Nach fünfjähriger Bauzeit wurde der Neubau 2013 eingeweiht. Seitdem wird der Komplex, in dem derzeit 420 Mitarbeiter beschäftigt sind, schrittweise in Betrieb genommen. Etwa „ab dem Jahreswechsel“

wollen die Wissenschaftler nun auch zu Tierseuchen forschen, gegen die es bisher weder Therapien noch Impfungen gibt. Was besonders kritisch ist – diese Erreger können auch für den Menschen gefährlich sein. Dazu gehören zum Beispiel die asiatische Schweineseuche Nipah, das Krim-Kongo-Hämorrhagische Fieber, das bei Rindern, Ziegen und Schafen auftritt, sowie eine besondere Ebola-Variante, die bei Schweinen auf den Phillippinen beobachtet wurde.

#####

[Aufgabe]
Beantworte anhand des Textes über den Neubau:
(a) Wie lange dauerte der Bau?
(b) Wie viele Mitarbeiter sind derzeit in dem Komplex beschäftigt?
(c) Bei welchen Tieren tritt das Krim-Kongo-Hämorrhagische Fieber auf?
Die Einträge spielen hierfür keine Rolle.

[Datenauszüge]
#####

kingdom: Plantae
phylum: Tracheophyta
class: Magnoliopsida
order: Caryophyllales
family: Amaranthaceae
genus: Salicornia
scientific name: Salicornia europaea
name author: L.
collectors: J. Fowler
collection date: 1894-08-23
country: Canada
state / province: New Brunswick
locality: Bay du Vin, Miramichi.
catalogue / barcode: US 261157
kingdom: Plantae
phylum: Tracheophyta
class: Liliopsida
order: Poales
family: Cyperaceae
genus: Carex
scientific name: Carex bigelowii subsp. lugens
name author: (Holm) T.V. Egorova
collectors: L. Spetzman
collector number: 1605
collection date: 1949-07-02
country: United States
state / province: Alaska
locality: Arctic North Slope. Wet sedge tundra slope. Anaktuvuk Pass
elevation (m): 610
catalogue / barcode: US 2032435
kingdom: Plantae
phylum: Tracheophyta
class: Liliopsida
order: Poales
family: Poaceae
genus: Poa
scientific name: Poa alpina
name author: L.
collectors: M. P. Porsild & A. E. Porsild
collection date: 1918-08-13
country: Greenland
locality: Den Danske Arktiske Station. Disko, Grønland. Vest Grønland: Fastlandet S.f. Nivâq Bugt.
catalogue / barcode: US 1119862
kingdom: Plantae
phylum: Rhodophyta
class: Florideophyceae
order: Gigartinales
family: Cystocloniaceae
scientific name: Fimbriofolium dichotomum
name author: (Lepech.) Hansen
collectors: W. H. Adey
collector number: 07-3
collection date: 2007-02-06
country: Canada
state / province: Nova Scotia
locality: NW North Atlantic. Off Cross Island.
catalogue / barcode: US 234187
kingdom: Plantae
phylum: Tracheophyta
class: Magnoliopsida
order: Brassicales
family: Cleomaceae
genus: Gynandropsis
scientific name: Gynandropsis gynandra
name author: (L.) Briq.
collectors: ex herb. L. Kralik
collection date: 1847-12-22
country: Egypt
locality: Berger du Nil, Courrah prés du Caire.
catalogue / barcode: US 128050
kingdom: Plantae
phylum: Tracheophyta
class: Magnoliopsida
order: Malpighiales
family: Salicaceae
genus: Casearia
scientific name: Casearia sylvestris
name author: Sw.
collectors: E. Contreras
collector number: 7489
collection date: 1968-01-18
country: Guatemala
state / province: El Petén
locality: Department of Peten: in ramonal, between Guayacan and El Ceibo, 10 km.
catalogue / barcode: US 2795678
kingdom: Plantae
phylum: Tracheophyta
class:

#####

[Lösung]
(a) Fünf Jahre.
(b) 420.
(c) Bei Rindern, Ziegen und Schafen.